We were walking around the block. It was hot.
When we got even with Halle's former residence, I noticed that the woman across the street had a new puppy. She had had an old Rottweiler that was rather particular about her friends. The Rotty hadn't been aggressive with Ray, but she used to keep a close eye on him as we would traverse the block on the other side of the street. I had heard through the neighborhood grapevine that the old dog had recently died.
The puppy, an indeterminate mix with a short, smooth, fawn-colored coat was channeling the previous doggy resident and keeping a close eye on Ray, but her tail was tucked between her legs.
"Hi," I yelled to the woman, "Is your puppy friendly? Can Ray come and meet her?"
I had never met the woman before but I knew that she knew about Ray from Halle's grandma, Deborah.
"She's very timid," the woman yelled back, "She's afraid of everything, but you can come over if you want."
At the sound of her voice, Ray had stopped and looked in the woman's direction, his tail wagging. He was looking forward to making a new acquaintance.
As we crossed the street, the puppy, with tail still tucked between her legs, skittered behind her owner at the maximum length her leash would allow.
"Hi, Ray," said the woman giving Ray a friendly pat.
The puppy paced nervously behind her owner while Ray happily greeted his new friend.
"Ray, there's a dog in front of you," I told the oblivious hound.
Ray's head tilted to one side as he 'looked' in the puppy's direction then strained at his leash to get a sniff of whatever-it-was.
The puppy paced nervously.
"Ray, SIT," I commanded.
Not wanting to do it but being a good boy, Ray sat. The puppy took a cautious step closer.
"Ray, FLOP," I said, having little expectation that he would actually do so.
Ray stood. The puppy anxiously moved back.
Ray walked a few steps into the yard and flopped flat.
"Oh, Ray, you are such a good dog," I said, impressed that Ray was calmly submitting to being sniffed by the little girl pup.

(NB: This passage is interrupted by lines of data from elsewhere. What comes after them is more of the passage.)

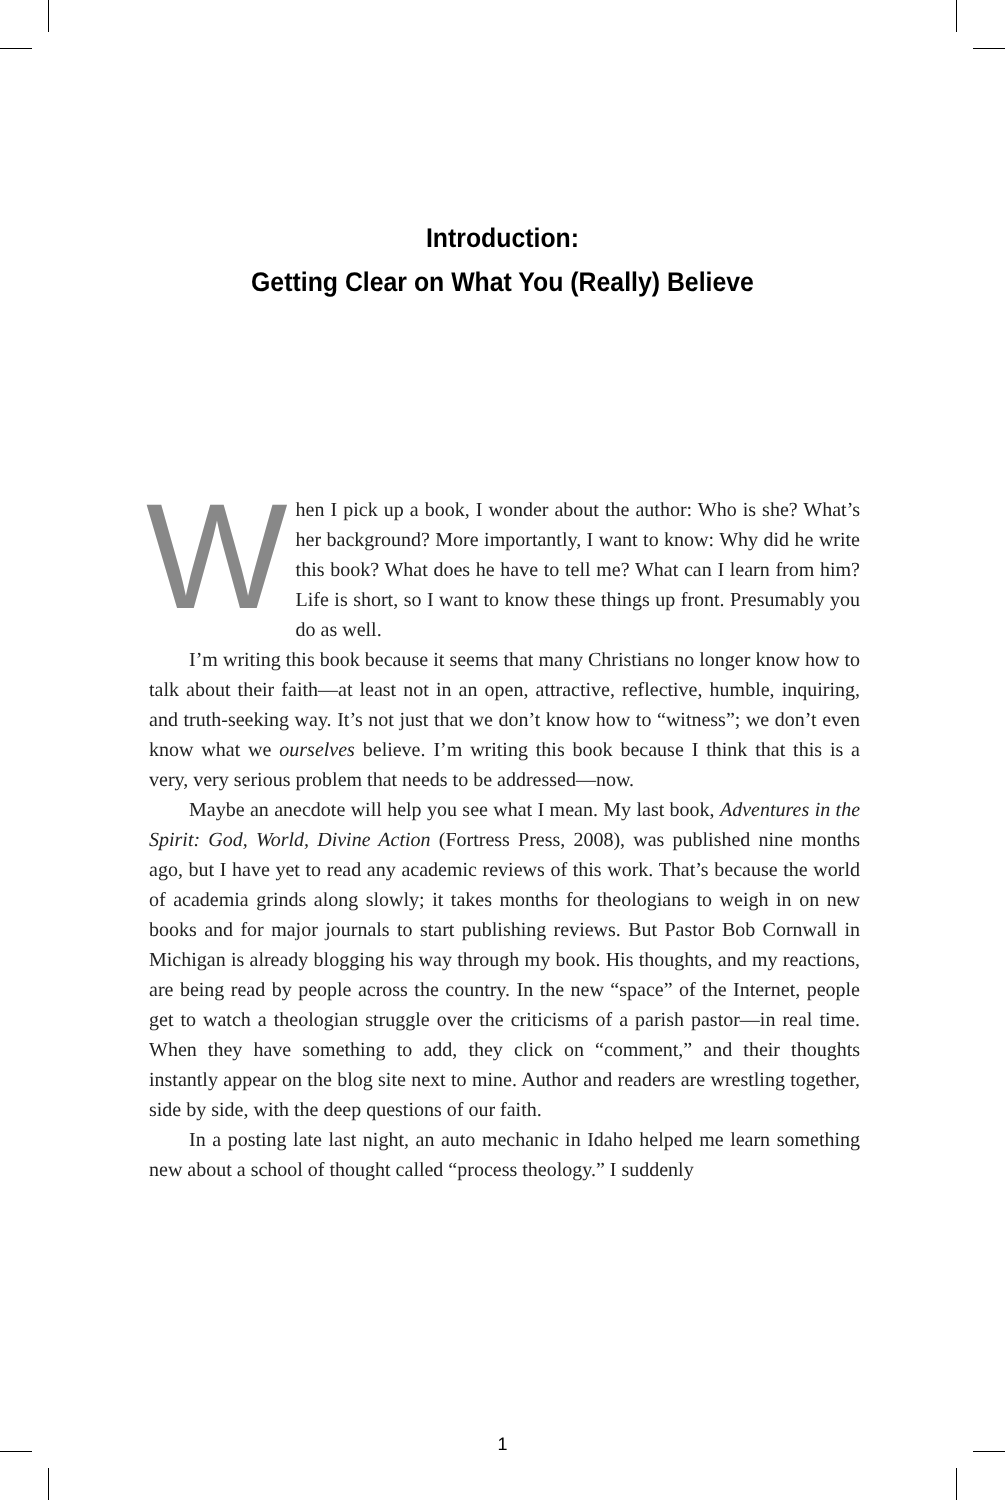Introduction:
Getting Clear on What You (Really) Believe
When I pick up a book, I wonder about the author: Who is she? What’s her background? More importantly, I want to know: Why did he write this book? What does he have to tell me? What can I learn from him? Life is short, so I want to know these things up front. Presumably you do as well.
I’m writing this book because it seems that many Christians no longer know how to talk about their faith—at least not in an open, attractive, reflective, humble, inquiring, and truth-seeking way. It’s not just that we don’t know how to “witness”; we don’t even know what we ourselves believe. I’m writing this book because I think that this is a very, very serious problem that needs to be addressed—now.
Maybe an anecdote will help you see what I mean. My last book, Adventures in the Spirit: God, World, Divine Action (Fortress Press, 2008), was published nine months ago, but I have yet to read any academic reviews of this work. That’s because the world of academia grinds along slowly; it takes months for theologians to weigh in on new books and for major journals to start publishing reviews. But Pastor Bob Cornwall in Michigan is already blogging his way through my book. His thoughts, and my reactions, are being read by people across the country. In the new “space” of the Internet, people get to watch a theologian struggle over the criticisms of a parish pastor—in real time. When they have something to add, they click on “comment,” and their thoughts instantly appear on the blog site next to mine. Author and readers are wrestling together, side by side, with the deep questions of our faith.
In a posting late last night, an auto mechanic in Idaho helped me learn something new about a school of thought called “process theology.” I suddenly
1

Mentally, I was incredulously comparing Ray's behavior around the nervous little puppy with the way he acts when he's around Jasper, the Australian Cattle Dog pup. It was difficult to reconcile the two Rays. I found myself thinking of the movie "The Mask" with Jim Carey; one minute he's a nice, schlubby guy, then he puts on a mask and becomes a frenetic cartoon character. The same thing happens to Ray when Jasper is around.
The puppy was sniffing different parts of Rays body and head, stepping on him every now-and-again, then quickly scooting out of the way in alarm. Ray was inert through it all.
The little dog's owner and I chatted a bit, watching the dog show. Looking a bit more relaxed but still alert, the pup lay down within a couple inches of one of Ray's big paws. Then, when the big dog remained unmoving, she relaxed further, stretching out flat between Ray's feet, inadvertently touching his belly in the process.
Startled at the unexpected contact, Ray leapt to his feet. The puppy bolted, then turned, came closer, and started barking at Ray. Unexpectedly, her tail was wagging. She liked the new game.
I laughed and pulled at Ray's leash.
"C'mon Ray, let's go home," I said to my dog.
Ray obligingly came with me. The little dog, her fear forgotten, strained at her leash to follow her new-found playmate.